== Provided records

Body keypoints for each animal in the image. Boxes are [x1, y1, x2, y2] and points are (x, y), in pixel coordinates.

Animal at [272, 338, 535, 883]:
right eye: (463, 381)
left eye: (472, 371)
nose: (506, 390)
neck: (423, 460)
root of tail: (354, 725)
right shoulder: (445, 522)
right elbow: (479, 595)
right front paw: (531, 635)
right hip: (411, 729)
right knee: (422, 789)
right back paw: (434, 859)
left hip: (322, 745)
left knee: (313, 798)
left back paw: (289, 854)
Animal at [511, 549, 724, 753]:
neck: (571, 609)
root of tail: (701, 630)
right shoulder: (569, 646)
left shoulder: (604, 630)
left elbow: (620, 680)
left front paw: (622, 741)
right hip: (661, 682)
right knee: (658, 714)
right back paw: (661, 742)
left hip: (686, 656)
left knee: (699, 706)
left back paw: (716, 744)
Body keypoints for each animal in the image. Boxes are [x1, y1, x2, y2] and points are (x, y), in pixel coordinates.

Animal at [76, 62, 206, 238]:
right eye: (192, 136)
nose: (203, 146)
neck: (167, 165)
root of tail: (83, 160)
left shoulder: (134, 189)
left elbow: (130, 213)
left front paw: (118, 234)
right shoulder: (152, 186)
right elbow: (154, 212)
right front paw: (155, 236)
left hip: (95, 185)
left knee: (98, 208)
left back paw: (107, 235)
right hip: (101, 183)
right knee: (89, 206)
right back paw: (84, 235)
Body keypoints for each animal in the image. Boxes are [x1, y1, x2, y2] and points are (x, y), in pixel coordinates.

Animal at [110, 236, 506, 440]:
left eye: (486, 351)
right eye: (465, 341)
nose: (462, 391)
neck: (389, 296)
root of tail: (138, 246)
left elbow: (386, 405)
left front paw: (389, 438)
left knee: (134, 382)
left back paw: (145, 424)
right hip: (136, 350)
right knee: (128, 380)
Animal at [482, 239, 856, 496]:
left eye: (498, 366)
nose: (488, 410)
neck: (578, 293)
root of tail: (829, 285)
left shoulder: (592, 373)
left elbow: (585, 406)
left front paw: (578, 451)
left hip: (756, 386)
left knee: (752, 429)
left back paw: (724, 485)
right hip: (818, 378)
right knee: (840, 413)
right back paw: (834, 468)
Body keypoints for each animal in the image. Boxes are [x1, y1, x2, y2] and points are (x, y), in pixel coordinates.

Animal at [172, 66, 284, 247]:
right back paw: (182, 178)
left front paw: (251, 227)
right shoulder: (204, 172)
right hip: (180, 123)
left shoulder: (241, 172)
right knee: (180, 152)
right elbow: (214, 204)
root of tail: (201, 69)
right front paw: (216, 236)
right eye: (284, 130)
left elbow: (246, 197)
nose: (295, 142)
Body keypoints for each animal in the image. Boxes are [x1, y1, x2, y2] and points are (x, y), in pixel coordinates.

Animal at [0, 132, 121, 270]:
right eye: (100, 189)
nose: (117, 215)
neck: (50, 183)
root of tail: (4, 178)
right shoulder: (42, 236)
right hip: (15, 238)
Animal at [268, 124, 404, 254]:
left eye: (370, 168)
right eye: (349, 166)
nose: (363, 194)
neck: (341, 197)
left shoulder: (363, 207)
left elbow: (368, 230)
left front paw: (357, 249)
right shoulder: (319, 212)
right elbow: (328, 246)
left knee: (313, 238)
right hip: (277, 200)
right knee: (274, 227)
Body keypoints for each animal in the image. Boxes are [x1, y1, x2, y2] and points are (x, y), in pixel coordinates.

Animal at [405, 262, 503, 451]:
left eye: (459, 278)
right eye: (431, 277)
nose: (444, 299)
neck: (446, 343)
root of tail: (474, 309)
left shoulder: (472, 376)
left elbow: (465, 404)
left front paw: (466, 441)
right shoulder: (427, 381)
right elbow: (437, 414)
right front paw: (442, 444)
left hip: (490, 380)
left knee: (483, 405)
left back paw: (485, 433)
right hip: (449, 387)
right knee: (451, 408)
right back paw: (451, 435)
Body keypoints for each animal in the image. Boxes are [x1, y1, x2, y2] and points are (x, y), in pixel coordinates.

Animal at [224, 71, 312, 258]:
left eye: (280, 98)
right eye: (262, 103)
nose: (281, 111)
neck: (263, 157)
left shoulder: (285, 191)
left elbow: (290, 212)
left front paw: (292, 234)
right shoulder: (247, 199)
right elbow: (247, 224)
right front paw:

====

> Exercise instructions
Would you return the full set of entries, unchanged in every detail?

> Completed task
Body keypoints for each animal in the image. Boxes are [x1, y1, x2, y2] and points are (x, y), in pixel coordinates.

Animal at [272, 338, 535, 883]:
right eye: (463, 381)
left eye: (472, 371)
nose: (506, 390)
neck: (423, 460)
root of tail: (354, 725)
right shoulder: (445, 522)
right elbow: (479, 595)
right front paw: (531, 635)
right hip: (411, 729)
right knee: (422, 789)
right back paw: (434, 859)
left hip: (322, 745)
left knee: (313, 798)
left back paw: (289, 854)
Animal at [511, 549, 724, 753]:
neck: (571, 609)
root of tail: (701, 630)
right shoulder: (569, 646)
left shoulder: (604, 630)
left elbow: (620, 680)
left front paw: (622, 741)
right hip: (661, 682)
right knee: (658, 714)
right back paw: (661, 742)
left hip: (686, 656)
left knee: (699, 706)
left back paw: (716, 744)
Body keypoints for each animal in the image. Boxes are [x1, y1, x2, y2] and points are (x, y), in pixel coordinates.

Animal at [76, 62, 206, 238]:
right eye: (192, 136)
nose: (203, 146)
neck: (167, 165)
root of tail: (83, 160)
left shoulder: (134, 189)
left elbow: (130, 213)
left front paw: (118, 234)
right shoulder: (152, 186)
right elbow: (154, 212)
right front paw: (155, 236)
left hip: (95, 185)
left knee: (98, 208)
left back paw: (107, 235)
right hip: (101, 183)
right knee: (89, 206)
right back paw: (84, 235)
Body keypoints for each animal in the image. Boxes are [x1, y1, x2, y2] and points are (x, y), in pixel coordinates.

Animal at [110, 236, 506, 440]:
left eye: (486, 351)
right eye: (465, 341)
nose: (462, 391)
neck: (389, 296)
root of tail: (138, 246)
left elbow: (386, 405)
left front paw: (389, 438)
left knee: (134, 382)
left back paw: (145, 424)
right hip: (136, 350)
right knee: (128, 380)
Animal at [482, 239, 856, 496]:
left eye: (498, 366)
nose: (488, 410)
neck: (578, 293)
root of tail: (829, 285)
left shoulder: (592, 373)
left elbow: (585, 406)
left front paw: (578, 451)
left hip: (756, 386)
left knee: (752, 429)
left back paw: (724, 485)
right hip: (818, 378)
right knee: (840, 413)
right back paw: (834, 468)
Body keypoints for each animal in the image. Boxes are [x1, y1, x2, y2] and points are (x, y), in pixel coordinates.

Animal at [172, 66, 284, 247]:
right back paw: (182, 178)
left front paw: (251, 227)
right shoulder: (204, 172)
right hip: (180, 123)
left shoulder: (241, 172)
right knee: (180, 152)
right elbow: (214, 204)
root of tail: (201, 69)
right front paw: (216, 236)
right eye: (284, 130)
left elbow: (246, 197)
nose: (295, 142)
Body keypoints for each animal in the image. Boxes are [x1, y1, x2, y2] and points are (x, y), in pixel coordinates.

Animal at [0, 132, 121, 270]:
right eye: (100, 189)
nose: (117, 215)
neck: (50, 183)
root of tail: (4, 178)
right shoulder: (42, 236)
right hip: (15, 238)
Animal at [268, 124, 404, 254]:
left eye: (370, 168)
right eye: (349, 166)
nose: (363, 194)
neck: (341, 197)
left shoulder: (363, 207)
left elbow: (368, 230)
left front paw: (357, 249)
right shoulder: (319, 212)
right elbow: (328, 246)
left knee: (313, 238)
right hip: (277, 200)
right knee: (274, 227)
Body keypoints for each animal in the image. Boxes are [x1, y1, x2, y2] and points are (x, y), in pixel coordinates.

Animal at [405, 262, 503, 451]:
left eye: (459, 278)
right eye: (431, 277)
nose: (444, 299)
neck: (446, 343)
root of tail: (474, 309)
left shoulder: (472, 376)
left elbow: (465, 404)
left front paw: (466, 441)
right shoulder: (427, 381)
right elbow: (437, 414)
right front paw: (442, 444)
left hip: (490, 380)
left knee: (483, 405)
left back paw: (485, 433)
right hip: (449, 387)
right knee: (451, 408)
right back paw: (451, 435)
Body keypoints for each animal in the image. Boxes are [x1, y1, x2, y2] and points are (x, y), in pixel coordinates.

Animal at [224, 71, 312, 258]:
left eye: (280, 98)
right eye: (262, 103)
nose: (281, 111)
neck: (263, 157)
left shoulder: (285, 191)
left elbow: (290, 212)
left front paw: (292, 234)
right shoulder: (247, 199)
right elbow: (247, 224)
right front paw:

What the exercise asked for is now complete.